According to a recent report by Ingovern Research Services, many large companies that feature among the top 500 listed entities have scheduled AGMs this month. This has made it difficult for investors to attend the meetings, increasing the likelihood of proxy voting, it says.

“Of the companies in the S&P CNX 500 index, 154 have their AGMs in September,” says the research entity that claims to be India’s first independent proxy analysis firm. The existing regulatory framework allows a listed company to hold its AGM within six months from the financial year-end.

Of these 154 companies, 18 are part of the benchmark S&P CNX Nifty of the National Stock Exchange (NSE). While another 13 belong to the Nifty Junior, 123 are part of the CNX 500 index. Interestingly, a majority of the meetings are to be held in the last week of September.

The list of these companies include Maruti, Wockhardt, IFCI, TVS Motor, BPCL, Grasim, REC, NHPC, NTPC, BHEL, Coal India, Educomp, Parsvnath Developers, Provogue, Jai Corp, Mastek, Suzlon and Gitanjali Gems, among others.

According to the research house, such bunching of AGMs "poses challenges" to investors who hold shares in many companies. There is not enough time to do proper due diligence and attending AGMs itself turns out to be an ardous task. The inability to attend AGMs leads to the “need for proxy voting services/solutions”, it says.

At least 10 companies have scheduled AGMs on each of four days of the current month (September 23, 24, 28, 30). On September 27 and September 29, as many as 14 companies would be doing so.

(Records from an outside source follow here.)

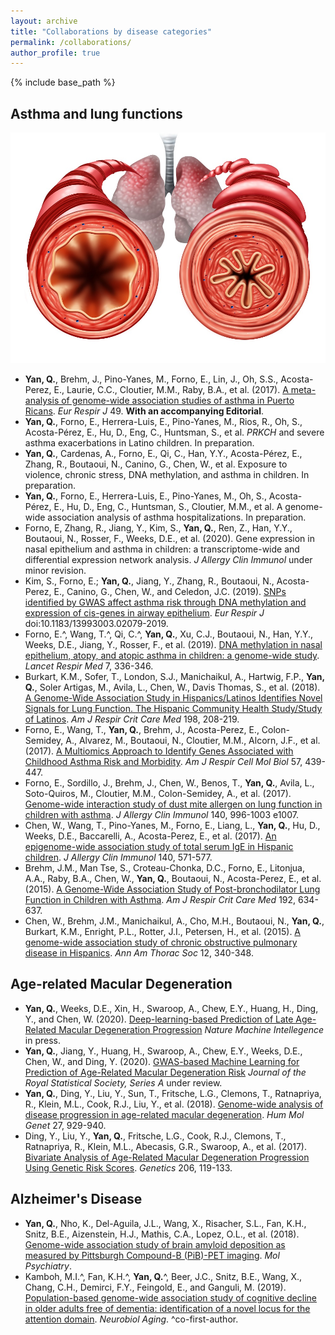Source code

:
 ```yaml
---
layout: archive
title: "Collaborations by disease categories"
permalink: /collaborations/
author_profile: true
---
```


{% include base_path %}

Asthma and lung functions
-
![Editing a markdown file for a talk](/images/lung.jpg)
* <b>Yan, Q.</b>, Brehm, J., Pino-Yanes, M., Forno, E., Lin, J., Oh, S.S., Acosta-Perez, E., Laurie, C.C., Cloutier, M.M., Raby, B.A., et al. (2017). [A meta-analysis of genome-wide association studies of asthma in Puerto Ricans](https://www.ncbi.nlm.nih.gov/pubmed/28461288). *Eur Respir J* 49. <b>With an accompanying Editorial</b>.
* <b>Yan, Q.</b>, Forno, E., Herrera-Luis, E., Pino-Yanes, M., Rios, R., Oh, S., Acosta-Pérez, E., Hu, D., Eng, C., Huntsman, S., et al. *PRKCH* and severe asthma exacerbations in Latino children. In preparation.
* <b>Yan, Q.</b>, Cardenas, A., Forno, E., Qi, C., Han, Y.Y., Acosta-Pérez, E., Zhang, R., Boutaoui, N., Canino, G., Chen, W., et al. Exposure to violence, chronic stress, DNA methylation, and asthma in children. In preparation.
* <b>Yan, Q.</b>, Forno, E., Herrera-Luis, E., Pino-Yanes, M., Oh, S., Acosta-Pérez, E., Hu, D., Eng, C., Huntsman, S., Cloutier, M.M., et al. A genome-wide association analysis of asthma hospitalizations. In preparation.
* Forno, E, Zhang, R., Jiang, Y., Kim, S., <b>Yan, Q.</b>, Ren, Z., Han, Y.Y., Boutaoui, N., Rosser, F., Weeks, D.E., et al. (2020). Gene expression in nasal epithelium and asthma in children: a transcriptome-wide and differential expression network analysis. *J Allergy Clin Immunol* under minor revision.
*	Kim, S., Forno, E.; <b>Yan, Q.</b>, Jiang, Y., Zhang, R., Boutaoui, N., Acosta-Perez, E., Canino, G., Chen, W., and Celedon, J.C. (2019). [SNPs identified by GWAS affect asthma risk through DNA methylation and expression of cis-genes in airway epithelium](https://www.ncbi.nlm.nih.gov/pubmed/31831581). *Eur Respir J* doi:10.1183/13993003.02079-2019. 
* Forno, E.^, Wang, T.^, Qi, C.^, <b>Yan, Q.</b>, Xu, C.J., Boutaoui, N., Han, Y.Y., Weeks, D.E., Jiang, Y., Rosser, F., et al. (2019). [DNA methylation in nasal epithelium, atopy, and atopic asthma in children: a genome-wide study](https://www.sciencedirect.com/science/article/pii/S2213260018304661?via%3Dihub). *Lancet Respir Med* 7, 336-346.
* Burkart, K.M., Sofer, T., London, S.J., Manichaikul, A., Hartwig, F.P., <b>Yan, Q.</b>, Soler Artigas, M., Avila, L., Chen, W., Davis Thomas, S., et al. (2018). [A Genome-Wide Association Study in Hispanics/Latinos Identifies Novel Signals for Lung Function. The Hispanic Community Health Study/Study of Latinos](https://www.atsjournals.org/doi/full/10.1164/rccm.201707-1493OC). *Am J Respir Crit Care Med* 198, 208-219.
* Forno, E., Wang, T., <b>Yan, Q.</b>, Brehm, J., Acosta-Perez, E., Colon-Semidey, A., Alvarez, M., Boutaoui, N., Cloutier, M.M., Alcorn, J.F., et al. (2017). [A Multiomics Approach to Identify Genes Associated with Childhood Asthma Risk and Morbidity](https://www.atsjournals.org/doi/full/10.1165/rcmb.2017-0002OC). *Am J Respir Cell Mol Biol* 57, 439-447.
* Forno, E., Sordillo, J., Brehm, J., Chen, W., Benos, T., <b>Yan, Q.</b>, Avila, L., Soto-Quiros, M., Cloutier, M.M., Colon-Semidey, A., et al. (2017). [Genome-wide interaction study of dust mite allergen on lung function in children with asthma](https://www.ncbi.nlm.nih.gov/pubmed/28167095). *J Allergy Clin Immunol* 140, 996-1003 e1007.
* Chen, W., Wang, T., Pino-Yanes, M., Forno, E., Liang, L., <b>Yan, Q.</b>, Hu, D., Weeks, D.E., Baccarelli, A., Acosta-Perez, E., et al. (2017). [An epigenome-wide association study of total serum IgE in Hispanic children](https://www.ncbi.nlm.nih.gov/pubmed/28069425). *J Allergy Clin Immunol* 140, 571-577.
* Brehm, J.M., Man Tse, S., Croteau-Chonka, D.C., Forno, E., Litonjua, A.A., Raby, B.A., Chen, W., <b>Yan, Q.</b>, Boutaoui, N., Acosta-Perez, E., et al. (2015). [A Genome-Wide Association Study of Post-bronchodilator Lung Function in Children with Asthma](https://www.atsjournals.org/doi/full/10.1164/rccm.201501-0047LE). *Am J Respir Crit Care Med* 192, 634-637.
* Chen, W., Brehm, J.M., Manichaikul, A., Cho, M.H., Boutaoui, N., <b>Yan, Q.</b>, Burkart, K.M., Enright, P.L., Rotter, J.I., Petersen, H., et al. (2015). [A genome-wide association study of chronic obstructive pulmonary disease in Hispanics](https://www.ncbi.nlm.nih.gov/pubmed/25584925). *Ann Am Thorac Soc* 12, 340-348.

Age-related Macular Degeneration
-
* <b>Yan, Q.</b>, Weeks, D.E., Xin, H., Swaroop, A., Chew, E.Y., Huang, H., Ding, Y., and Chen, W. (2020). [Deep-learning-based Prediction of Late Age-Related Macular Degeneration Progression](https://www.medrxiv.org/content/10.1101/19006171v1) *Nature Machine Intellegence* in press.
* <b>Yan, Q.</b>, Jiang, Y., Huang, H., Swaroop, A., Chew, E.Y., Weeks, D.E., Chen, W., and Ding, Y. (2020). [GWAS-based Machine Learning for Prediction of Age-Related Macular Degeneration Risk](https://www.medrxiv.org/content/10.1101/19006155v1) *Journal of the Royal Statistical Society, Series A* under review.
* <b>Yan, Q.</b>, Ding, Y., Liu, Y., Sun, T., Fritsche, L.G., Clemons, T., Ratnapriya, R., Klein, M.L., Cook, R.J., Liu, Y., et al. (2018). [Genome-wide analysis of disease progression in age-related macular degeneration](https://academic.oup.com/hmg/article/27/5/929/4810717). *Hum Mol Genet* 27, 929-940.
* Ding, Y., Liu, Y., <b>Yan, Q.</b>, Fritsche, L.G., Cook, R.J., Clemons, T., Ratnapriya, R., Klein, M.L., Abecasis, G.R., Swaroop, A., et al. (2017). [Bivariate Analysis of Age-Related Macular Degeneration Progression Using Genetic Risk Scores](http://www.genetics.org/content/early/2017/03/21/genetics.116.196998). *Genetics* 206, 119-133.

Alzheimer's Disease
-
* <b>Yan, Q.</b>, Nho, K., Del-Aguila, J.L., Wang, X., Risacher, S.L., Fan, K.H., Snitz, B.E., Aizenstein, H.J., Mathis, C.A., Lopez, O.L., et al. (2018). [Genome-wide association study of brain amyloid deposition as measured by Pittsburgh Compound-B (PiB)-PET imaging](https://www.ncbi.nlm.nih.gov/pubmed/30361487). *Mol Psychiatry*.
* Kamboh, M.I.^, Fan, K.H.^, <b>Yan, Q.</b>^, Beer, J.C., Snitz, B.E., Wang, X., Chang, C.H., Demirci, F.Y., Feingold, E., and Ganguli, M. (2019). [Population-based genome-wide association study of cognitive decline in older adults free of dementia: identification of a novel locus for the attention domain](https://www.ncbi.nlm.nih.gov/pubmed/30954325). *Neurobiol Aging*. ^co-first-author.
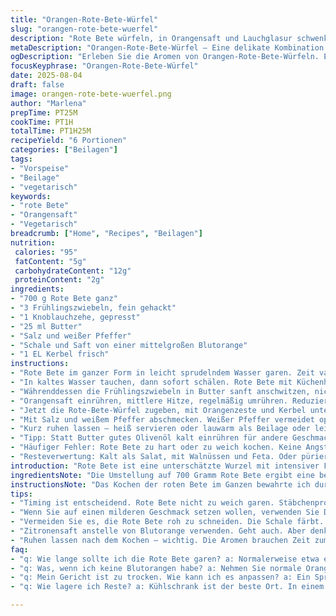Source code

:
 ```yaml
---
title: "Orangen-Rote-Bete-Würfel"
slug: "orangen-rote-bete-wuerfel"
description: "Rote Bete würfeln, in Orangensaft und Lauchglasur schwenken. Knoblauch und Schalotten schaffen Basis, Butter sorgt für Bindung. Citruszeste bringt Frische, Petersilie Aroma. Garzeiten variieren je nach Größe, Wasser charakteristisch kochend beobachten. Alternative: Karotten statt Bete, Thymian statt Petersilie. Wichtig: Rote Bete nie roh schneiden, Verfärbungen vermeiden. Geduld und sensorisches Timing entscheidend, um Bleichen und Verkochen zu verhindern."
metaDescription: "Orangen-Rote-Bete-Würfel – Eine delikate Kombination aus erdiger Rote Bete und frischer Blutorange. Ein Gericht voller Aromen."
ogDescription: "Erleben Sie die Aromen von Orangen-Rote-Bete-Würfeln. Ein ideales Gericht als Beilage oder Vorspeise, vollmundig und aromatisch."
focusKeyphrase: "Orangen-Rote-Bete-Würfel"
date: 2025-08-04
draft: false
image: orangen-rote-bete-wuerfel.png
author: "Marlena"
prepTime: PT25M
cookTime: PT1H
totalTime: PT1H25M
recipeYield: "6 Portionen"
categories: ["Beilagen"]
tags:
- "Vorspeise"
- "Beilage"
- "vegetarisch"
keywords:
- "rote Bete"
- "Orangensaft"
- "Vegetarisch"
breadcrumb: ["Home", "Recipes", "Beilagen"]
nutrition: 
 calories: "95"
 fatContent: "5g"
 carbohydrateContent: "12g"
 proteinContent: "2g"
ingredients:
- "700 g Rote Bete ganz"
- "3 Frühlingszwiebeln, fein gehackt"
- "1 Knoblauchzehe, gepresst"
- "25 ml Butter"
- "Salz und weißer Pfeffer"
- "Schale und Saft von einer mittelgroßen Blutorange"
- "1 EL Kerbel frisch"
instructions:
- "Rote Bete im ganzer Form in leicht sprudelndem Wasser garen. Zeit variiert etwa 1 Stunde, je nach Knollenmenge und Größe. Am Ende Stäbchenprobe: mit Messer einstechen, es soll weich aber nicht breiig sein."
- "In kaltes Wasser tauchen, dann sofort schälen. Rote Bete mit Küchenhandschuhen behandeln, sonst rot auf der Haut. Würfeln, unregelmäßig, um Textur zu bewahren."
- "Währenddessen die Frühlingszwiebeln in Butter sanft anschwitzen, nicht bräunen. Knoblauch zugeben, kurze Hitze, bis Duft aufsteigt, aber niemals braun werden lassen."
- "Orangensaft einrühren, mittlere Hitze, regelmäßig umrühren. Reduzieren, bis Flüssigkeit sirupartig zäh; Aroma konzentriert, Süße fein ausbalanciert."
- "Jetzt die Rote-Bete-Würfel zugeben, mit Orangenzeste und Kerbel unterheben. Alles langsam erwärmen, nicht kochen, damit Würfel fest bleiben und Aromen sich verbinden."
- "Mit Salz und weißem Pfeffer abschmecken. Weißer Pfeffer vermeidet optische Sprenkel und sorgt für milde Würze."
- "Kurz ruhen lassen – heiß servieren oder lauwarm als Beilage oder leichter vegetarischer Gang."
- "Tipp: Statt Butter gutes Olivenöl kalt einrühren für andere Geschmacksrichtung. Statt Kerbel passt Dill oder Koriander, je nach Vorliebe. Wer keine Blutorange hat, nimmt normale Orange mit einem kleinen Spritzer Zitrone."
- "Häufiger Fehler: Rote Bete zu hart oder zu weich kochen. Keine Angst vor Geduld, Timing an der Farbe der Schale und der weichen Stäbchenprobe ausrichten."
- "Resteverwertung: Kalt als Salat, mit Walnüssen und Feta. Oder püriert als farbige Cremesuppe mit Ingwer."
introduction: "Rote Bete ist eine unterschätzte Wurzel mit intensiver Farbe und erdigem Geschmack. In dieser Variante kombiniere ich sie mit der aromatischen Frische von Orange – nicht die süße, sondern eine Mischung aus Zitrus und leichter Bitterkeit, die der Bete schmeichelt. Wichtig ist das richtige Garen: weich aber strukturerhaltend. Die Schalotten und Knoblauch bilden eine aromatische Basis, in Butter angeschwitzt, die ein umami-volles Fundament schafft. Die Idee, die Bete vor dem Anrichten noch mit Orangensaft zu glanzvoller, sirupartiger Flüssigkeit einzuhüllen, habe ich aus der Erfahrung gelernt, dass so jede einzelne Würfel schön ummantelt und saftig bleibt. Und Petersilie? Darf nicht fehlen. Sie gibt die Frische, die sonst fehlt. Wichtig auch die kleinen Handgriffe, Ploppendes Wasser, Zischende Butter – all das ein Instrument, an das ich mich längst gewöhnt habe in der Küche."
ingredientsNote: "Die Umstellung auf 700 Gramm Rote Bete ergibt eine bessere Portionskontrolle; überschüssige Garzeit führt sonst zu matschigem Resultat. Frühlingszwiebeln dienen als Texturkontrast und milde Schärfe, die Schalotten habe ich einst durch sie ersetzt – angenehm neuer Twist. Kerbel ist etwas delikater als Petersilie, ich mag den frischen, leicht anisartigen Geschmack; Dill funktioniert auch gut, gibt eine andere Richtung. Butter schmeckt natürlich vollmundiger, kann aber durch hochwertiges Olivenöl ersetzt werden – ideal, wenn man eine vegane Variante sucht. Orangensaft und -zeste dürfen ruhig frisch sein, keine Fertigprodukte verwenden, da Aromen sonst flach und künstlich werden. Noch ein Tipp: Schale der Blutorange mit feinem Reibeisen abbürsten, ohne weißes Mark, sonst bitter."
instructionsNote: "Das Kochen der roten Bete im Ganzen bewahrte ich durch jahrelange Erfahrung, um die zarte Textur zu erhalten. Nicht zu stark kochen, will man eben nicht matschige Masse. Das Cold-Shock nach dem Garen ist Pflicht, erleichtert das Schälen enorm und stoppt den Kochvorgang. Das Würfeln mache ich gerne mit einem scharfen Messer in unterschiedlicher Größe – sorgt für interessante Mundgefühle. Beim Anbraten der Zwiebeln Vorsicht, dass sie nicht braun werden, sonst schlagen bittere Noten durch. Der Schritt mit Orangensaft-Reduktion ist der wichtigste: Nur so erreicht man jene sirupartige Konsistenz, die umschmeichelt statt zu tränken. Gewürze vorsichtig dosieren, gerade Pfeffer in hell deshalb weiß, um keine schwarzen Punkte zu kriegen. Abschmecken vor dem Servieren zwingend – je nach Süße der Orange variiert man die Würze. Die warme Ruhephase zum Schluss lässt die Komponenten verschmelzen und intensiver schmecken. Besser kleine Portionen, sofort essen oder abkühlen lassen und kalt genießen."
tips:
- "Timing ist entscheidend. Rote Bete nicht zu weich garen. Stäbchenprobe machen. Finger weg von breiiger Konsistenz. Butter oder Olivenöl? Olivenöl gibt einen anderen Geschmack."
- "Wenn Sie auf einen milderen Geschmack setzen wollen, verwenden Sie Dill statt Kerbel. Die Textur ist nicht gleich, gibt aber frische Noten. Sehen Sie darauf, wie Sie frische Kräuter hacken. Perfekte Größe ist wichtig."
- "Vermeiden Sie es, die Rote Bete roh zu schneiden. Die Schale färbt. Küchenhandschuhe sind Pflicht. Achten Sie darauf, beim Schälen kaltes Wasser zu verwenden. Es erleichtert das Entfernen."
- "Zitronensaft anstelle von Blutorange verwenden. Geht auch. Aber denken Sie an den Geschmack und die Süße. Normalerweise reicht es, etwas mehr Salz hinzuzufügen. Probieren Sie während des Kochens."
- "Ruhen lassen nach dem Kochen – wichtig. Die Aromen brauchen Zeit zum Verschmelzen. Je nach Vorliebe warm oder kalt. Aber niemals zu lange abkühlen lassen."
faq:
- "q: Wie lange sollte ich die Rote Bete garen? a: Normalerweise etwa eine Stunde. Je nach Größe variiert es. Prüfen Sie mit einem Messer. Ziemlich einfach."
- "q: Was, wenn ich keine Blutorangen habe? a: Nehmen Sie normale Orangen. Fügen Sie etwas Zitronensaft hinzu. Das bringt Frische. Aber Aromen variieren."
- "q: Mein Gericht ist zu trocken. Wie kann ich es anpassen? a: Ein Spritzer mehr Orangensaft hilft. Alternativ Butter einrühren für mehr Feuchtigkeit. Überprüfen Sie die Reduktionszeit."
- "q: Wie lagere ich Reste? a: Kühlschrank ist der beste Ort. In einem luftdichten Behälter einspeichern. Aber nicht länger als drei Tage. Geschmack kann verloren gehen."

---
```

People tracking this development say such bunching also puts a question mark on the corporate governance norms in many of these companies. Representatives of investor associations allege such a situation helps the company make adjustments in the balance sheet to appease stock market players.

"If a company has nothing to hide, it can conduct its AGM earlierm too," says Hinesh Doshi , vice-president, Investors' Grievances Forum (IGF). “Such companies may also have corporate governance issues. There could be some adjustments in the cash flow or the profit as per bank loans or maybe something that could help push the stock price.”

According to Doshi, law makers could look at some of the global practices followed for giving time to companies for AGMs. In many countries, three to four months is the maximum time stipulated for a company to hold its AGM after the financial year comes to an end.